Is it you Reap what you Saw?
Posted by: adonis49 on: May 22, 2009
Is it you Reap what you Saw? (May 21, 2009)
Society lived in harmony and communicated better when it was the entire community responsibility to cater for the village. There were people who sawed and there were people who reaped; the two tasks never mingled in the same project. You may saw wheat and reap carrots in another field; you may saw wheat in one field and reap wheat in another field. There was a deep sense that legalizing individual properties for agricultural production carries the seed of jealousy, of inefficiency, of detachment from the spirit of community, of alienation to the customs and traditions, and from community celebrations.
The elders communicated their expertise and supervised the tasks. Saints were created for each week and every month as reference date to when to saw and when to reap. Idioms were coined for easy retention as guiding rules to the community survival.
The class of nobility created a form of individual properties where people could work the land allocated to nobles, saw and reap it, pay the expected tax on production and die of famine if the harvest did not suffice the family to survive the season. This mean scheme was meant to relieve the noble from the day to day control and management of the land because the nobleman had other more important political business to cater for in the Capital or the county main city. At first, the individual farmers were ecstatic that they will finally reap the better part of the labor of their sweat, which means the labor of their wives, sons, and overtime work.
Production climbed, money flowed in the pocket of the nobleman, wholesalers flourished, and illiteracy peaked because there was no time for the offspring to go to school, and people died at an earlier age because of too much work and no time to relax and relieve the aches and pains.
Does that sound familiar today? You open your private enterprise and there is no difference between day and night, Monday and Sunday. Family is neglected because a small sacrifice early on will reap ten times the benefits expected. No one in the family is happy, divorce cases increase, suicide increases, heart attacks increases, and depression attributed to weak characters that could not sustain the pressure of competition.
Have you noticed the wealthy class ever been penalized for poor sawing policies? Governments come to the rescue as in prehistoric community systems. Only the middle class enterprising slaves pay for their failures either in sawing or reaping.

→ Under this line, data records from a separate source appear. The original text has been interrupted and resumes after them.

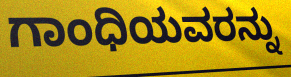
ಗಾಂಧಿಯವರನ್ನು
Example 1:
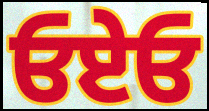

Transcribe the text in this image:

ਓਏਓ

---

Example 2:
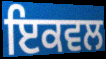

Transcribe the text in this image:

ਇਕਵਲ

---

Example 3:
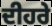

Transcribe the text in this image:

ਦੀਹਰੇ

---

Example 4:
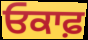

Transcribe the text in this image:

ਓਕਾਫ਼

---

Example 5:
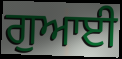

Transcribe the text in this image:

ਗੁਆਈ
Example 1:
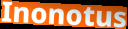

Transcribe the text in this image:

Inonotus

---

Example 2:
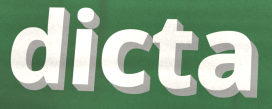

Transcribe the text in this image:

dicta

Since private property was legalized and iconized in an ideology as the best alternative to improving productivity the world has gone amuck. As long as we are indoctrinated that we reap what we saw then society cannot progress in a sustainable manner. The idea that individual properties are our own responsibility has never worked; quickly you discover that banks want to exercise their responsibilities, that the municipality wants a share in the responsibility, and your neighbor has a say in the responsibility of the property. They all share the responsibility at your own labor and expense because the modern legal economic system wants individual to shoulder the burden of the community and not the way around.

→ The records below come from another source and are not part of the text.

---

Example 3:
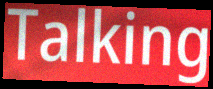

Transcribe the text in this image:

Talking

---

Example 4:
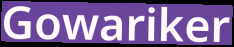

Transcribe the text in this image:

Gowariker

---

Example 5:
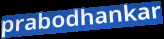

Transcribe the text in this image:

prabodhankar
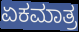
ಏಕಮಾತ್ರ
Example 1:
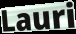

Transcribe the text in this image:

Lauri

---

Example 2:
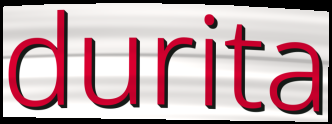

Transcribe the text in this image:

durita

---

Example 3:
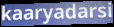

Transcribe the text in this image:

kaaryadarsi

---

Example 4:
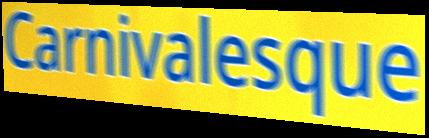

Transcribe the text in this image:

Carnivalesque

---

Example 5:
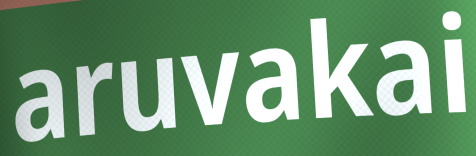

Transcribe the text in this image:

aruvakai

The elders are dead and the community facilities that replaced the elders’ wisdom are detached or infusing general knowledge that are of no use to carrying on the tasks properly. We are facing global problems that require global resolution within an archaic system of individual properties and individual responsibilities of a biased capitalist system to the upper classes. This cannot go on to sustain life on earth. The alternative system of communal life can be regenerated and lessons learned when the upper classes are duely punished for the messes they created. We can soar high after we cater for the nitty gritty of daily miseries and tribulations. We are back to basics in preparation for the larger jump to global solutions.